Mr O’Byrne said outpatient waiting times were one of the biggest bottlenecks in the system at present.

“The numbers estimated on outpatient lists waiting for a first outpatient consultant appointment are about 200,000 at the moment. That seems to be a fairly static figure – and in some cases patients are waiting years.

“I have come across instances fairly recently where people are waiting for an outpatient appointment for five years, four years, three years. It’s not unusual, it’s out there.”

Minister for Health James Reilly, who opened the conference at the Burlington Hotel, said he was setting up a special delivery unit – similar to a previous initiative in Northern Ireland – which would tackle waiting lists within three years. It will be established within the Department of Health with strong representation from the HSE and input from Northern Ireland and Britain.

He had asked for “real time” information from the Department of Health on waiting list figures and that information was now being collated.

“Working off information that’s a year and two years old isn’t good enough any more,” he said.

“I will be personally monitoring the special delivery unit . . . I did say before the election that I would be judged by this and I would deliver the reduction in waiting times to acceptable levels within three years,” he added.

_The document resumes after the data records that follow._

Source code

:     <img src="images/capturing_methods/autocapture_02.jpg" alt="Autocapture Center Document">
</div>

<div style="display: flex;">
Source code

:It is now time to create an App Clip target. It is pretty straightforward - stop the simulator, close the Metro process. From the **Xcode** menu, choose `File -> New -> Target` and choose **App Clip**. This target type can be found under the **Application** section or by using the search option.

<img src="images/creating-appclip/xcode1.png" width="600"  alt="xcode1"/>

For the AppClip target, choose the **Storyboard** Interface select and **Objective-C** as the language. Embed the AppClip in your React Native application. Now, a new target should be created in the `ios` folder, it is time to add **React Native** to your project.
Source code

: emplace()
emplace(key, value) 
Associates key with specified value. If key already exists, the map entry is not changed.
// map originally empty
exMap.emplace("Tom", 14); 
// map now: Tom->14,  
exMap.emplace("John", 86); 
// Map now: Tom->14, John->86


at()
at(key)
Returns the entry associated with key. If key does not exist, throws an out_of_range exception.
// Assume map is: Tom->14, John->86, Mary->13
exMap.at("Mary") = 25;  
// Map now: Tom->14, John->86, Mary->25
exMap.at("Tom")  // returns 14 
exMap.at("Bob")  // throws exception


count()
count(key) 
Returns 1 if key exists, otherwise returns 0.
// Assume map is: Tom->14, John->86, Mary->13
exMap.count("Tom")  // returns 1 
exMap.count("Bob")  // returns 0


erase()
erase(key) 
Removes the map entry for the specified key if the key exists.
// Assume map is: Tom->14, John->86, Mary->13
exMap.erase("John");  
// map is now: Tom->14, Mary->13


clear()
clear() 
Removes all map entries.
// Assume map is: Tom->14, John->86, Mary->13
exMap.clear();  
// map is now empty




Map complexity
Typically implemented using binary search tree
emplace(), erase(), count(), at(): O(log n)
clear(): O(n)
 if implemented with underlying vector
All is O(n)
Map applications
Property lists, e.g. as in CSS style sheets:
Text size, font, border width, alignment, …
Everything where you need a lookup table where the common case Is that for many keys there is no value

Asked if he felt the special delivery unit would work in cutting the waiting lists within three years, Mr O’Byrne said: “I think the potential is there to do it, yes.”

Michael Scanlon, secretary general of the Department of Health, who also addressed the conference, said waiting time data for outpatient appointments was poor to non-existent.

He said where a focus had been brought to bear on waiting times and targets set – such as for urgent colonoscopies, which now must be performed within one month of a patient’s referral – these were being met.

However, waiting times for non-urgent colonoscopies were still unacceptable.

The HSE said last night it was currently validating outpatient waiting list data to determine the true figures.

Dr Reilly also told delegates that the amount of money going into the service was unsustainable.

“Even if we weren’t facing the dire financial situation that the country does face, if we hadn’t attempted to reform our health service, if we had no plan for this [reform], the country would be bankrupted by the health system alone,” he added.